Я лежал на спине, в десятке метров от бесформенной кучи железа, от которой все еще шел дым. Воняло горелой резиной и пластиком, самый мерзкий запах на свете. Кажется, что он пропитывает легкие, отчего на них появляется черная копоть, режет грудь, заставляет глаза слезиться. Отвратительный, ужасный запах…

Огня не было, только тлели заросли сухого кустарника, на которые мы упали. Странно, что я сам не сгорел, температура здесь должна была быть чертовски большой. Я стал ощупывать себя в поисках ожогов, нашел несколько, но неопасных, на лице и шее. Встать было труднее. Меня шатало из стороны в сторону, ноги сами собой разъезжались, я словно пытался стоять на качающейся палубе корабля, идущего сквозь штормовые волны.

Через некоторое время удалось встать на колени и тогда меня вырвало какой-то горькой желчью. Откашлявшись, я долго стоял на четвереньках, пытаясь сосредоточиться на том чтобы перестала кружиться голова. Кажется, в ней что-то сместилось — окружающий мир плыл, то и дело окутываясь белесым тошнотворным туманом. Сострясение?
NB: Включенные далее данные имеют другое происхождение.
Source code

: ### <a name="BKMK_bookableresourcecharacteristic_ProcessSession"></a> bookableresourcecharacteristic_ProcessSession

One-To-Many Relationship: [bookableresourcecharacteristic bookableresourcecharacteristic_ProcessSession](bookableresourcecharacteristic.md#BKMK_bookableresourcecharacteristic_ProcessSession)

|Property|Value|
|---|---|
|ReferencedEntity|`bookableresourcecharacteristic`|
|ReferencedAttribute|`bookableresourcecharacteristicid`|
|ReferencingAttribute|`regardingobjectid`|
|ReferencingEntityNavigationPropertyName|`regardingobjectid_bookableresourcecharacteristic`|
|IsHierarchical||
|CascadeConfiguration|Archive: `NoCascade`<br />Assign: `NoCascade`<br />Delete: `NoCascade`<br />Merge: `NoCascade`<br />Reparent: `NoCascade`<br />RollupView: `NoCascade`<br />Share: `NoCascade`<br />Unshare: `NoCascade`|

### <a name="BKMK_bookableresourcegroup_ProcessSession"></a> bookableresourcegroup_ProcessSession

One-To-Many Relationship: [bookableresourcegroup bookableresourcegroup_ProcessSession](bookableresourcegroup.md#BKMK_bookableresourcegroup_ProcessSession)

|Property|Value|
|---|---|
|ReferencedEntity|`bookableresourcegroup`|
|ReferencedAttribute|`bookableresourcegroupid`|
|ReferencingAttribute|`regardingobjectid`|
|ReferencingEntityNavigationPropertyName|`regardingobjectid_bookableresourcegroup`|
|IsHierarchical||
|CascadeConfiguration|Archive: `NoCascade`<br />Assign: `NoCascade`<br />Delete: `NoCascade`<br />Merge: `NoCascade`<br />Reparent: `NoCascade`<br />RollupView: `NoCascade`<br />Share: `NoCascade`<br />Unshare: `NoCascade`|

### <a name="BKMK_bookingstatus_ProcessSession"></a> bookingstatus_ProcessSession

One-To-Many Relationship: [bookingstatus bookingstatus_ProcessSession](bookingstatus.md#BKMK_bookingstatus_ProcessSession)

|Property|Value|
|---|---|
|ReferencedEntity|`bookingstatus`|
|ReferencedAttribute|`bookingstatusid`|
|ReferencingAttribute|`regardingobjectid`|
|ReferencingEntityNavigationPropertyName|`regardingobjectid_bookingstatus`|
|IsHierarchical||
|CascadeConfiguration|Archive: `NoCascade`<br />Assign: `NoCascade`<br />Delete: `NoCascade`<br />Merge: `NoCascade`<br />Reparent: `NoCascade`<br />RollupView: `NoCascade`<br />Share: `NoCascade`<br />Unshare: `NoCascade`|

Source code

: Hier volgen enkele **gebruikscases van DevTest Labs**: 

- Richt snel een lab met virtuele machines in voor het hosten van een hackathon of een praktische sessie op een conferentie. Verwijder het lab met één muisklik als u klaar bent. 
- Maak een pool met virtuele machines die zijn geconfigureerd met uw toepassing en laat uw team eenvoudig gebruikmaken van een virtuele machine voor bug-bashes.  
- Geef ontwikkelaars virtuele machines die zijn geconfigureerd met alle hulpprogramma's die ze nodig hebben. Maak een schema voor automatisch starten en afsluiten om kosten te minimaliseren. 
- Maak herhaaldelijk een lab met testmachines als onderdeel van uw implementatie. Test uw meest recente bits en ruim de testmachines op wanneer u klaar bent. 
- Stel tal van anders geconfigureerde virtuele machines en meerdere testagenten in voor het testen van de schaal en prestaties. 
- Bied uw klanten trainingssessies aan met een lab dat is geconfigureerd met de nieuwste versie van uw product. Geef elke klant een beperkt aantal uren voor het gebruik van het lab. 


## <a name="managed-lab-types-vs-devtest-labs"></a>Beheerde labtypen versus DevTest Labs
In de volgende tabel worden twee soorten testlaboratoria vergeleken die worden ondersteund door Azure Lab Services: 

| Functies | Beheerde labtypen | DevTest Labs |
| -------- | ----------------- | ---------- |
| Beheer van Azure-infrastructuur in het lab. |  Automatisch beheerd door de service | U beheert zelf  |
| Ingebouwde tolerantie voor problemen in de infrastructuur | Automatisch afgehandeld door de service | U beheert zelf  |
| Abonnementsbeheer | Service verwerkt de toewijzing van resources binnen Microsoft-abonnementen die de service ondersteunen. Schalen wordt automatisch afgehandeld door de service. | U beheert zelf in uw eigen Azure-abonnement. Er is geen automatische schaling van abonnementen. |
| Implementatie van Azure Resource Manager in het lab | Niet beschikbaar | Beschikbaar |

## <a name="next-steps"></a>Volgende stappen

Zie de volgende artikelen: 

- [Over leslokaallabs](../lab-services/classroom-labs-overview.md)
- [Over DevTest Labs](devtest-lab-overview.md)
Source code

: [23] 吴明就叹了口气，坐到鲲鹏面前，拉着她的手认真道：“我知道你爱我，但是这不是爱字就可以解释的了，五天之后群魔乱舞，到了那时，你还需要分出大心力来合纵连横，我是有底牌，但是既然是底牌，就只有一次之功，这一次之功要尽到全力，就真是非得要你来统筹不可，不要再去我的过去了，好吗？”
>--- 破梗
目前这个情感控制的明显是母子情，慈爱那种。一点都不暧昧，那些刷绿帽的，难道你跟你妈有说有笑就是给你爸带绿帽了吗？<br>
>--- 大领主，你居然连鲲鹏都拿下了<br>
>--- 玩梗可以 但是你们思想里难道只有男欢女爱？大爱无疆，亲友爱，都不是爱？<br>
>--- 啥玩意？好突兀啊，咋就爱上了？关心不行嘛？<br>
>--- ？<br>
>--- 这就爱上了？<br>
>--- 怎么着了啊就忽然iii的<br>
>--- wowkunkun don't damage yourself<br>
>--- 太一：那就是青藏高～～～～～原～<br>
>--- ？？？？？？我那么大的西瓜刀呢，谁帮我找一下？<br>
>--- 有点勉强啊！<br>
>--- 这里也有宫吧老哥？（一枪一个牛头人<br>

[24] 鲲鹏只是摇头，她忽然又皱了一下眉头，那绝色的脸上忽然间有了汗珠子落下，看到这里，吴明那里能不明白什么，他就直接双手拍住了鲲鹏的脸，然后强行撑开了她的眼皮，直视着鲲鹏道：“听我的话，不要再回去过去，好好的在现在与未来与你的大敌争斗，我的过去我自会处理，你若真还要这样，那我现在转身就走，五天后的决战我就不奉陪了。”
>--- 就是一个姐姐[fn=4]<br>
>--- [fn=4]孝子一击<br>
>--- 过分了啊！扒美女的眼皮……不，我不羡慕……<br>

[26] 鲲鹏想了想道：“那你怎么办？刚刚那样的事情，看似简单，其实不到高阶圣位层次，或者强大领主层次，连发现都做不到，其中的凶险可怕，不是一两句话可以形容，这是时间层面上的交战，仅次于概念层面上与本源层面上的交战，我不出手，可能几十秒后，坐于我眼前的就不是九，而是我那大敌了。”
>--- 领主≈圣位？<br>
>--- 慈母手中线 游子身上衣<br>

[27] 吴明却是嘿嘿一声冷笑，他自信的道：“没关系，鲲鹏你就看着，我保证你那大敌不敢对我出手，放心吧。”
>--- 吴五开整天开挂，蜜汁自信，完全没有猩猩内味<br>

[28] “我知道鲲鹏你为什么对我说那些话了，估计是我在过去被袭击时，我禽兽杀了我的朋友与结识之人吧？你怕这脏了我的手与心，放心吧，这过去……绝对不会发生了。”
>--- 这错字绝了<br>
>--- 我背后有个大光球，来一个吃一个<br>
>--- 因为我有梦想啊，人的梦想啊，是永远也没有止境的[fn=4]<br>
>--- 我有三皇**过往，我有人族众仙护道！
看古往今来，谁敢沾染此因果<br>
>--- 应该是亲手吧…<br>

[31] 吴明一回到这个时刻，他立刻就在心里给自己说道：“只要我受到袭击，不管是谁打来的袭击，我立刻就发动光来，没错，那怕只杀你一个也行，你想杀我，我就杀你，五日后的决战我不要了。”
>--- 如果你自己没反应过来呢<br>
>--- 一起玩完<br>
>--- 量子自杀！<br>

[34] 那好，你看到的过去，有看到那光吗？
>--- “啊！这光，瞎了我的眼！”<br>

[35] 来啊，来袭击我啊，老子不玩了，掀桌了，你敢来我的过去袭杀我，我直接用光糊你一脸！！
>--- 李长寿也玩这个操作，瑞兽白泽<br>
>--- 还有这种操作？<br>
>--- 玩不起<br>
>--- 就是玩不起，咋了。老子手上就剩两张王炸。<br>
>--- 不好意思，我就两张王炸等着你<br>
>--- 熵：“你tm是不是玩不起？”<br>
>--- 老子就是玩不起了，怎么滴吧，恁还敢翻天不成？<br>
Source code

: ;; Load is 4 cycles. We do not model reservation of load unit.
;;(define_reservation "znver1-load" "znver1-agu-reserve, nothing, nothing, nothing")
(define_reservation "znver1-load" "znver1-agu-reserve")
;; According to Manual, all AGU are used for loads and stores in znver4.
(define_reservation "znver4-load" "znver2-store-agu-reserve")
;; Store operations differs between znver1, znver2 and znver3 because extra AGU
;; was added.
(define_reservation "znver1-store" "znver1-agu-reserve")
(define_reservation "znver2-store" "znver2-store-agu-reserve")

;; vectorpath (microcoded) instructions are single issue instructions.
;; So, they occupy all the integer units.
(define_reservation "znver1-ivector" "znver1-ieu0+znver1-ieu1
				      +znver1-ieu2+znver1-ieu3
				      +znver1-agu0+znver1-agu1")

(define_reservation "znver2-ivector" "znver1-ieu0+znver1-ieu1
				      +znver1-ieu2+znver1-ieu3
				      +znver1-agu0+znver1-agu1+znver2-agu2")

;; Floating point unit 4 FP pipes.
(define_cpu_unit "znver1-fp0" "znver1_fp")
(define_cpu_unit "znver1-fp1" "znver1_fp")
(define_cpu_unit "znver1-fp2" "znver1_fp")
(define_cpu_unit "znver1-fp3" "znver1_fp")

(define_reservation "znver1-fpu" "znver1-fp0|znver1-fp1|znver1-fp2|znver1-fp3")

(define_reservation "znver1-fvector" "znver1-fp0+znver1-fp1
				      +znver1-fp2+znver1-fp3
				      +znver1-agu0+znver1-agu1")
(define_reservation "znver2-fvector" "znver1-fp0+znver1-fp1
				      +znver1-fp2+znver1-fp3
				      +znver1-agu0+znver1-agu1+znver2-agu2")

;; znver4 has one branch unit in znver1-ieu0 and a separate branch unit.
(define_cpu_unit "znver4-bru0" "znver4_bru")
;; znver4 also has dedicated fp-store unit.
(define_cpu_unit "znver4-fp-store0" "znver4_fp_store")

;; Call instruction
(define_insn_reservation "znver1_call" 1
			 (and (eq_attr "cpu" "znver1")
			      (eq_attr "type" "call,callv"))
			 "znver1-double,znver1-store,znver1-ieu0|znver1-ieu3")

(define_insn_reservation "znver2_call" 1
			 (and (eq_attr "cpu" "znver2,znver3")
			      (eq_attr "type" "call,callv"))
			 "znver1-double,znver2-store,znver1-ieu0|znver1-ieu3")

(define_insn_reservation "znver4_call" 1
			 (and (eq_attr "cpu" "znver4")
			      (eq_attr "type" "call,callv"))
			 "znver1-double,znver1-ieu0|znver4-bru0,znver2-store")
Наверно. И правая нога еще… Вроде перелома нет. Связки… Космос, ты добр, спасибо тебе, старик. Спасибо, отец. Уберег, черт, уберег… Не думал, что получится… Я молиться тебе буду, я…

Я заплакал, но не почувствовал слез на обожженных и залитых засохшей уже кровью щеках. Мой летный комбинезон почернел, местами оплавился, на груди висела блестящая металлом бахрома — то, что осталось от рации и системы жизнеобеспечения. Шлем валялся неподалеку — покрытое огромными вмятинами тусклое яйцо. Должно быть, я снял его бессознательно, уже после приземления. Если падение с таким ускорением и на одной едва тянущей аммортизационной капсуле можно называть приземлением…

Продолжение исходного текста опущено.